* WHAT IS BEING ASKED: Your reply should be a single number, the count of lines in the records that contain the string "responsible".

[Opening DATA FOR PROCESSING section]

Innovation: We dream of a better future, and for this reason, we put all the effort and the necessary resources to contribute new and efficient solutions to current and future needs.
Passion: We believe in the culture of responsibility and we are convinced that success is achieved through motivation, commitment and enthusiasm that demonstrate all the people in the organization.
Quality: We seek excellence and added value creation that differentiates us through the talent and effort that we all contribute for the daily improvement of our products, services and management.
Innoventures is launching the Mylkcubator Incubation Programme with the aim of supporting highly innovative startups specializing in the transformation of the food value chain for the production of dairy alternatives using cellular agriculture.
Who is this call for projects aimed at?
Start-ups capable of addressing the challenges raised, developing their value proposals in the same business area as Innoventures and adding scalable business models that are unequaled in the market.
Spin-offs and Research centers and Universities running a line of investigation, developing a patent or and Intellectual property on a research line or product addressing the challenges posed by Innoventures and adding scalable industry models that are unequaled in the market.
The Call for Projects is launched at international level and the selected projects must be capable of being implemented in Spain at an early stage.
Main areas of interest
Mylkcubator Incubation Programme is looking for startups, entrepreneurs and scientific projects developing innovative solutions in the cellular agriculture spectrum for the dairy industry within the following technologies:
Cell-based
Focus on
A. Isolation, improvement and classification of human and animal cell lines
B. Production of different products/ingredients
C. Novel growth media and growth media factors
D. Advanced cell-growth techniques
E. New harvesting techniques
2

[Closing DATA FOR PROCESSING section]
[Opening DATA FOR PROCESSING section]

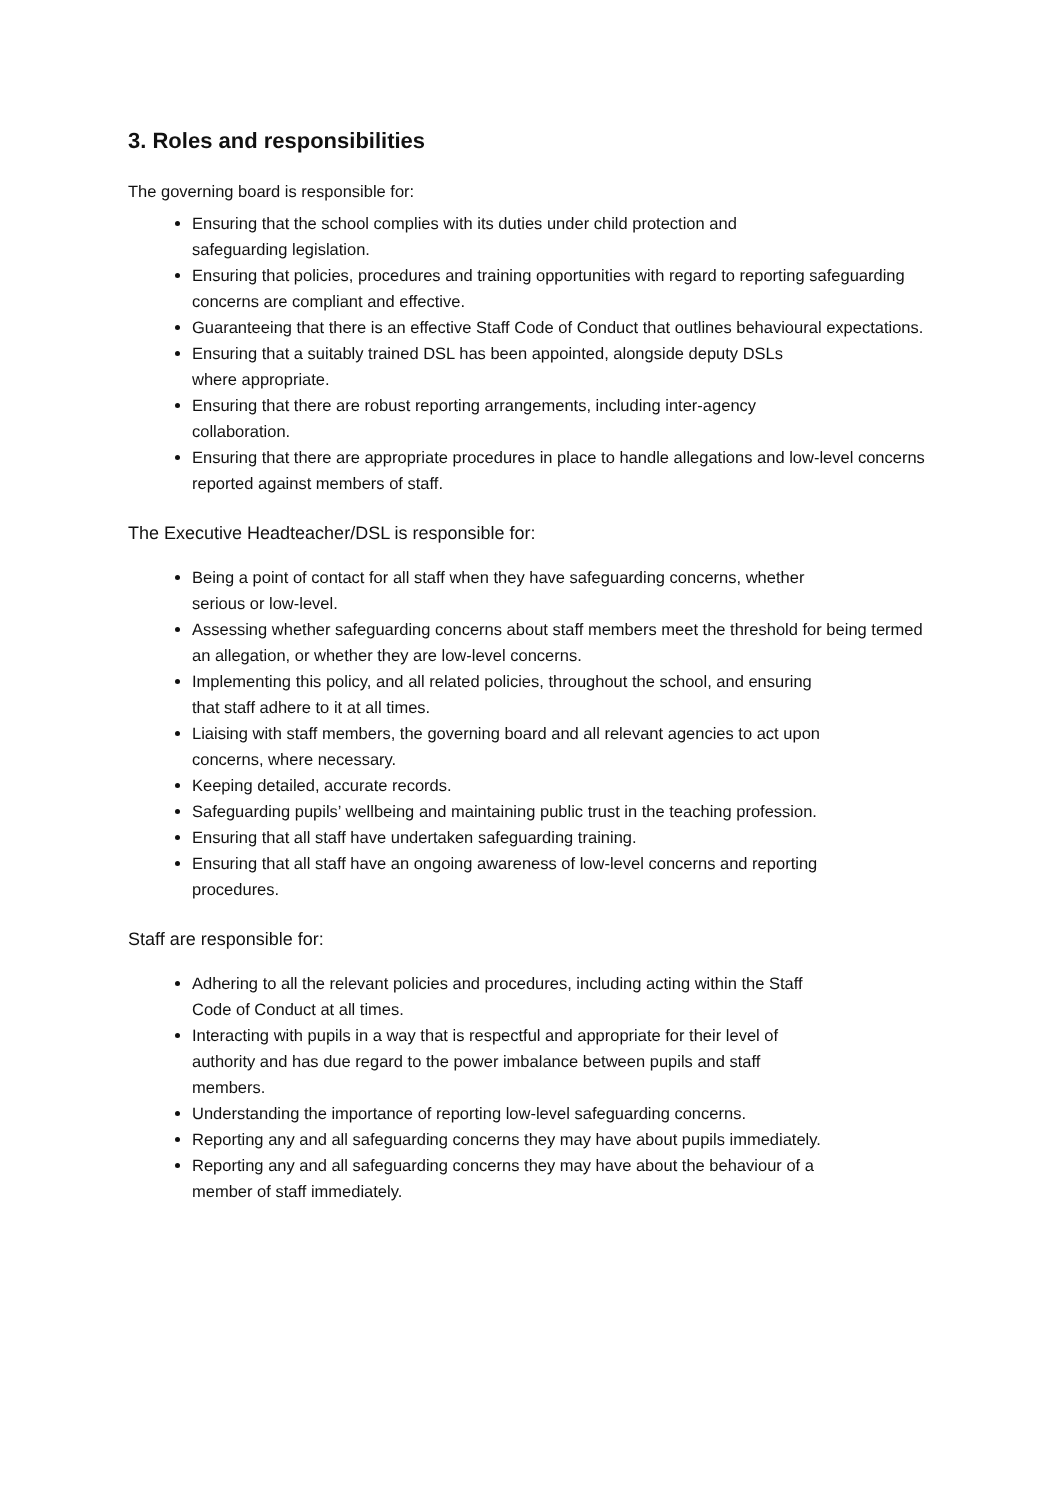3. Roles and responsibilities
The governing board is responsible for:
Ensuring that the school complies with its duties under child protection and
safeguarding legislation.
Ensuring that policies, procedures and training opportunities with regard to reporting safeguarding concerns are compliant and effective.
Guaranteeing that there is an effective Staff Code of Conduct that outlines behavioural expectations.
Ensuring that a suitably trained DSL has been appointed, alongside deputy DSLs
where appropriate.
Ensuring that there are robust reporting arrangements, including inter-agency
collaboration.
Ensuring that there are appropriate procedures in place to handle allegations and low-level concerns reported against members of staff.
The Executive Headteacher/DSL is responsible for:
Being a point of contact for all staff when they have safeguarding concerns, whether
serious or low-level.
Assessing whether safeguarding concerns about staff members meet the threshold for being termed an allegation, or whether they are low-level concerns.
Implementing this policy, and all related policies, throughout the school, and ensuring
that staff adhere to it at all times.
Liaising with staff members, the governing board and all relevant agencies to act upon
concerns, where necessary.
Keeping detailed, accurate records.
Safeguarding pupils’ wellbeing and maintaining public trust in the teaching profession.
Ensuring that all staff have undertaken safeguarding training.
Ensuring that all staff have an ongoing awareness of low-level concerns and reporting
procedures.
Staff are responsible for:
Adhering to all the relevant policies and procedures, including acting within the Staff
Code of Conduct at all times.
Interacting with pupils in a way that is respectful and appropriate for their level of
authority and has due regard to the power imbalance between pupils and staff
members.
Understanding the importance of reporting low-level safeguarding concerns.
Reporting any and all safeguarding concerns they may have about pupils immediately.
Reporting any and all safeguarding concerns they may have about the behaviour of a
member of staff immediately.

[Closing DATA FOR PROCESSING section]
[Opening DATA FOR PROCESSING section]

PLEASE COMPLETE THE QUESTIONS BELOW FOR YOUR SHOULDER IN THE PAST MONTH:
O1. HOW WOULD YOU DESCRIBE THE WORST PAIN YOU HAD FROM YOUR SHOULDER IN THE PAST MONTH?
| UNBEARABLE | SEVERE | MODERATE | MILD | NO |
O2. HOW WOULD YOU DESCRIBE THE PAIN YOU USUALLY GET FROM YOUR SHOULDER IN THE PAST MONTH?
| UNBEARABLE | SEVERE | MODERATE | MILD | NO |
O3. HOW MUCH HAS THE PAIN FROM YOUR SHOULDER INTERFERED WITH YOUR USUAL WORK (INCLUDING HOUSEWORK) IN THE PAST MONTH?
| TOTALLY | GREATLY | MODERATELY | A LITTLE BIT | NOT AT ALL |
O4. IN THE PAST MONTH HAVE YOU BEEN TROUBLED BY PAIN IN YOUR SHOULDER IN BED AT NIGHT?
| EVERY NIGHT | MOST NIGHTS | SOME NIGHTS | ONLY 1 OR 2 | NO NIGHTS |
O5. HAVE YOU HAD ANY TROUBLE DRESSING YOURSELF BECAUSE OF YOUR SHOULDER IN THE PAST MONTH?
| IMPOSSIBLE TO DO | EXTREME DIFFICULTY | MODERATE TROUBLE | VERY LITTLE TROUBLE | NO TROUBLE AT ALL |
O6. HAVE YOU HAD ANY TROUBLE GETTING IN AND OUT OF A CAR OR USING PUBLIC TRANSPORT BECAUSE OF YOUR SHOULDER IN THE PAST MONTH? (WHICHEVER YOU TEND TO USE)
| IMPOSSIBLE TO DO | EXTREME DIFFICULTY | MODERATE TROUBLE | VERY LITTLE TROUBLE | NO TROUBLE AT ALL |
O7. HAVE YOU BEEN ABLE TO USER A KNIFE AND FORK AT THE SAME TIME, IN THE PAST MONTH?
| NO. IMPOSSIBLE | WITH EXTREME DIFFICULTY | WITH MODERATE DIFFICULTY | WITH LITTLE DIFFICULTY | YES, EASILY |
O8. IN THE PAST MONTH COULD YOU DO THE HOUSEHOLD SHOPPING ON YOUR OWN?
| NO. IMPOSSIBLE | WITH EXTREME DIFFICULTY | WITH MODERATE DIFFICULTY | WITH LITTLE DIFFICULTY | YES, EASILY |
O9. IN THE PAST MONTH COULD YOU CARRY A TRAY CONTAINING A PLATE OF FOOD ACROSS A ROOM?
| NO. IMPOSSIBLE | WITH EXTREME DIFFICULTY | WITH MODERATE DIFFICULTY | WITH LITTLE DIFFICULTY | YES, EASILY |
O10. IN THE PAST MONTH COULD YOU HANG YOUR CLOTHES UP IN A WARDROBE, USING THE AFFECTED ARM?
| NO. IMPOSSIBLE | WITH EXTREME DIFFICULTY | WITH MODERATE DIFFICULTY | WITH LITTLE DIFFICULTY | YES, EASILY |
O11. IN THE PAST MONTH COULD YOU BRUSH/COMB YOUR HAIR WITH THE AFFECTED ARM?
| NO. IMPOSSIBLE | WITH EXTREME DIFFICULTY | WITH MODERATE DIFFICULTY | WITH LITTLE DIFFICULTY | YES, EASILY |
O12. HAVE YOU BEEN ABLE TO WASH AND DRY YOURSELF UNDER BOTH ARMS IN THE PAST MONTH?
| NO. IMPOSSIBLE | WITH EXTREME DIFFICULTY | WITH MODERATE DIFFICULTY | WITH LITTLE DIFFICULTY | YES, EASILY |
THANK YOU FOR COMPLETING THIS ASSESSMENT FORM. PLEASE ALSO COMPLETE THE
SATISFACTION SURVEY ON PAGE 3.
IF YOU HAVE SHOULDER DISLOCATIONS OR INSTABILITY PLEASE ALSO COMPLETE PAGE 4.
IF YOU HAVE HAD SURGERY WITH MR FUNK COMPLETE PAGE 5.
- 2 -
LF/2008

[Closing DATA FOR PROCESSING section]

* EXERCISE RESULT: 3